Limb landmark coordinates:
====
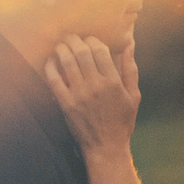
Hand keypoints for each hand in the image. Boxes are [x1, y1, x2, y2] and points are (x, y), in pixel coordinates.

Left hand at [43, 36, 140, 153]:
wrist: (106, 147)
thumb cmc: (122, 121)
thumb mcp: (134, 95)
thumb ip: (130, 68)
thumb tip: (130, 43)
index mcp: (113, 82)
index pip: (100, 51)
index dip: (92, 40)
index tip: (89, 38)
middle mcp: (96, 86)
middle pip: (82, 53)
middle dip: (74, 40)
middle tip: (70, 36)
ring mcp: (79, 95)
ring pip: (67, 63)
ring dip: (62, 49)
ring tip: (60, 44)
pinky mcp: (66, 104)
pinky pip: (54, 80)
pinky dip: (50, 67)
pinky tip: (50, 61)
====
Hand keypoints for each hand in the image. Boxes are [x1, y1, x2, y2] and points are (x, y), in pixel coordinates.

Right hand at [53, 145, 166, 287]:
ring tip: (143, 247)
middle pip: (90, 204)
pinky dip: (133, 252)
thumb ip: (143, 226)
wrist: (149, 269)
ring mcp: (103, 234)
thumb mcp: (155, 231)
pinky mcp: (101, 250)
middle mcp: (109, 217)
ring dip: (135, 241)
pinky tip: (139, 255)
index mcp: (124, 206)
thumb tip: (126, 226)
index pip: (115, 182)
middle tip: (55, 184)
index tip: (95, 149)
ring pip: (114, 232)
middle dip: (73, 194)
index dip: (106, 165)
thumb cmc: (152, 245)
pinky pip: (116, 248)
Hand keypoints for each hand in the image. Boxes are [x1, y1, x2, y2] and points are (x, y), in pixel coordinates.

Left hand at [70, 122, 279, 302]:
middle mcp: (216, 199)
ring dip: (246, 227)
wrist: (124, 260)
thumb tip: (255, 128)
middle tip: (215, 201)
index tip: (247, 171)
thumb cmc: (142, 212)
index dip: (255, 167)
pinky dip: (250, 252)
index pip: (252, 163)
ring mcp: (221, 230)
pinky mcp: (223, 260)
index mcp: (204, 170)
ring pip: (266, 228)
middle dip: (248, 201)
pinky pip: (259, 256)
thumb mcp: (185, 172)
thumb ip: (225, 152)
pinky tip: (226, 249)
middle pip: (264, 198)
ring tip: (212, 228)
====
What you have to do: The reply should consist solely of the lines above from the one that has "index mcp: (204, 170)" through the one that has "ring tip: (212, 228)", reproduced exactly.

Solution to the problem:
index mcp: (204, 170)
ring pip: (266, 228)
middle dip: (248, 201)
pinky pip: (259, 256)
thumb mcp: (185, 172)
thumb ip: (225, 152)
pinky tip: (226, 249)
middle pip: (264, 198)
ring tip: (212, 228)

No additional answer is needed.